INSTRUCTIONS TO FOLLOW =>
Among the entries below, how many lines contain the string "кровати"? Reply with that number alone.
━━ SUPPLIED DATA
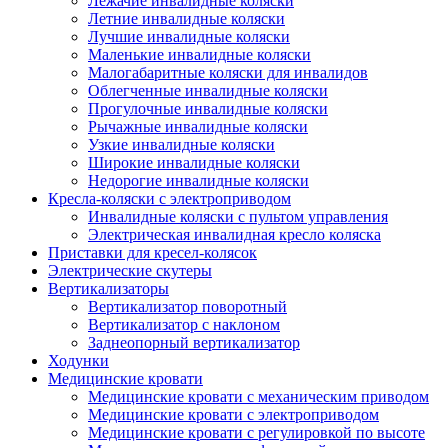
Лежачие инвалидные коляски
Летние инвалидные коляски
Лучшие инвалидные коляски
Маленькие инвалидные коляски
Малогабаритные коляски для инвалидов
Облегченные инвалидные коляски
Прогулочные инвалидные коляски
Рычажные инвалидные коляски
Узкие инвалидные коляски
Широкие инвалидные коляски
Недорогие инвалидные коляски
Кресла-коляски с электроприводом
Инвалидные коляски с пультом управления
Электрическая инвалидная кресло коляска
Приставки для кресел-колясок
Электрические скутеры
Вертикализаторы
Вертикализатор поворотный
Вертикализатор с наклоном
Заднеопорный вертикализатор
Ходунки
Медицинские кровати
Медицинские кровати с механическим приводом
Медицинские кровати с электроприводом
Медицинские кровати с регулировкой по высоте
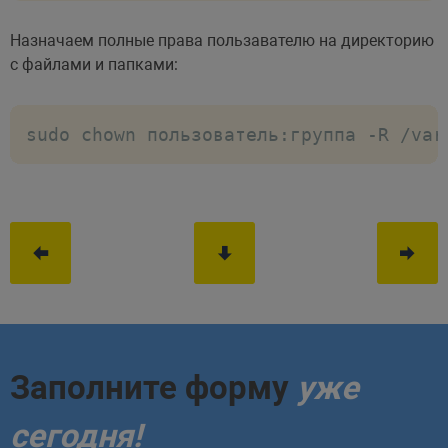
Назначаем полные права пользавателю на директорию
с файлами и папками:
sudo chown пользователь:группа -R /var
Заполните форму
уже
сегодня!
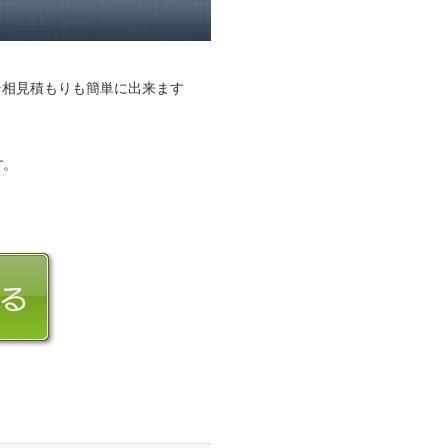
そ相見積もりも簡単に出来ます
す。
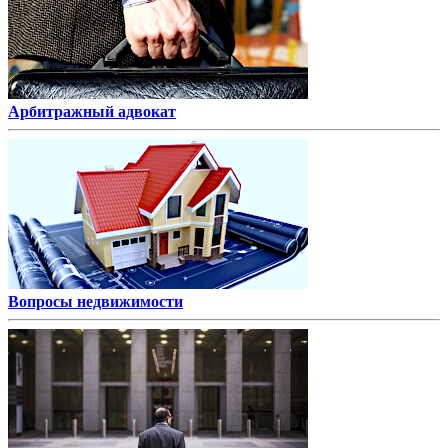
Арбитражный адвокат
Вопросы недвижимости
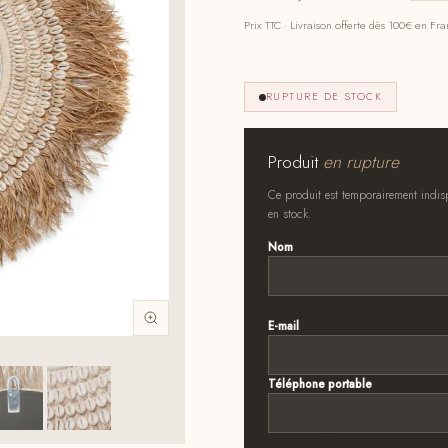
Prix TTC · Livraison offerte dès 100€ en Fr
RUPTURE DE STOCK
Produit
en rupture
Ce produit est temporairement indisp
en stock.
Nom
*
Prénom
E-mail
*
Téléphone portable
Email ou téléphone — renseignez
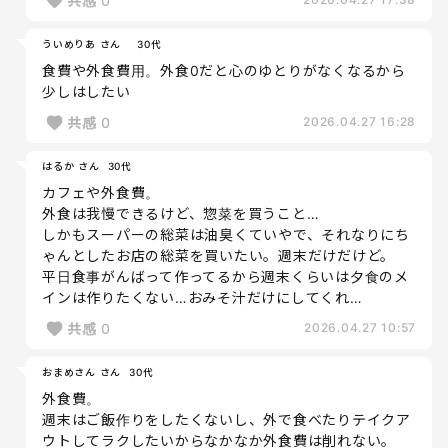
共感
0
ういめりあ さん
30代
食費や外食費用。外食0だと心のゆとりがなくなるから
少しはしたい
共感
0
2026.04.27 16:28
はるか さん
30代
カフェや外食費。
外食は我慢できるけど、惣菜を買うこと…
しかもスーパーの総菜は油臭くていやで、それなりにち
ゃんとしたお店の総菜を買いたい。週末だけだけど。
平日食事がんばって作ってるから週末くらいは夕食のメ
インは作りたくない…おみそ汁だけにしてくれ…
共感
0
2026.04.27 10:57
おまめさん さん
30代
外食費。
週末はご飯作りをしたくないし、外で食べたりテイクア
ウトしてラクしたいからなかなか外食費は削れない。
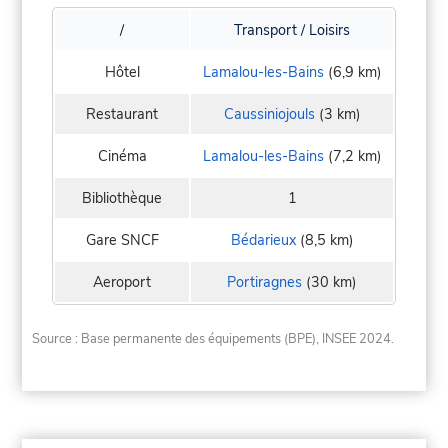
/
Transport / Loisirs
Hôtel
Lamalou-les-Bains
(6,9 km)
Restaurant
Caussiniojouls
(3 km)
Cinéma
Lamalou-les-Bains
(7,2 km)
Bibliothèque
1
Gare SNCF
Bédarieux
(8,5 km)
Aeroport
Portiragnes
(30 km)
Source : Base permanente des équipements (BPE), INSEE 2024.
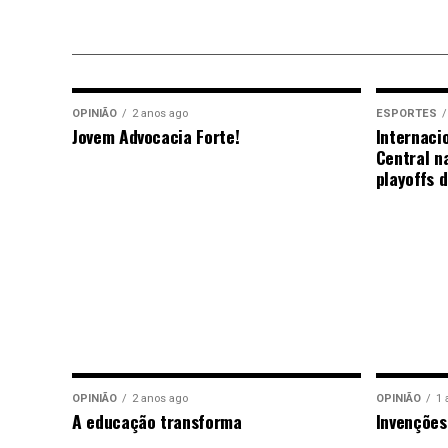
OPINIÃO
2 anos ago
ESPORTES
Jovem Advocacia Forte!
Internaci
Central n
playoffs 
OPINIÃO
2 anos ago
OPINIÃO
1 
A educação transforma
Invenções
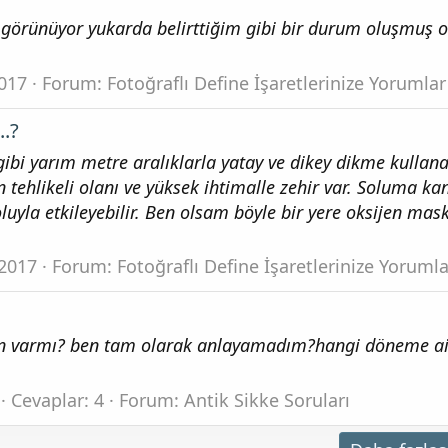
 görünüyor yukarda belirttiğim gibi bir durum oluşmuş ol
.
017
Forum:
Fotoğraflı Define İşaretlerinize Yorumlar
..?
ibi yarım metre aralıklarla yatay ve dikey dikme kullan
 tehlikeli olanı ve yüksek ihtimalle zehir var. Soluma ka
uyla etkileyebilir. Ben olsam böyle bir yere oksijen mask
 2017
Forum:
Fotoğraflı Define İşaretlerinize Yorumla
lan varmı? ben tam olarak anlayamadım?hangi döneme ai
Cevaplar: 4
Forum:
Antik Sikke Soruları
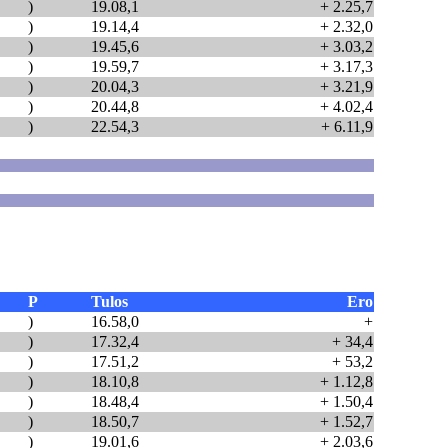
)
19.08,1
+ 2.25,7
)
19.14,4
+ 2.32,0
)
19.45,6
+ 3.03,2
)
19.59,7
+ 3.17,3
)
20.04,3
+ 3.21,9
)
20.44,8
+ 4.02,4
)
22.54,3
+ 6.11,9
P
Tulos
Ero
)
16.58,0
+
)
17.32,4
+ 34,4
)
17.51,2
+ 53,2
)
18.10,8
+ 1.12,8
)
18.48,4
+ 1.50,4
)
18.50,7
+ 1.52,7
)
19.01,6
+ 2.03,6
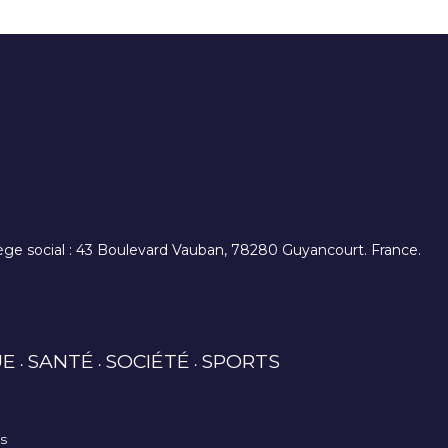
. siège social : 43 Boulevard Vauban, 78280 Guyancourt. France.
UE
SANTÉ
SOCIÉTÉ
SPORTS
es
━━━━
ANSWER BOX =>
4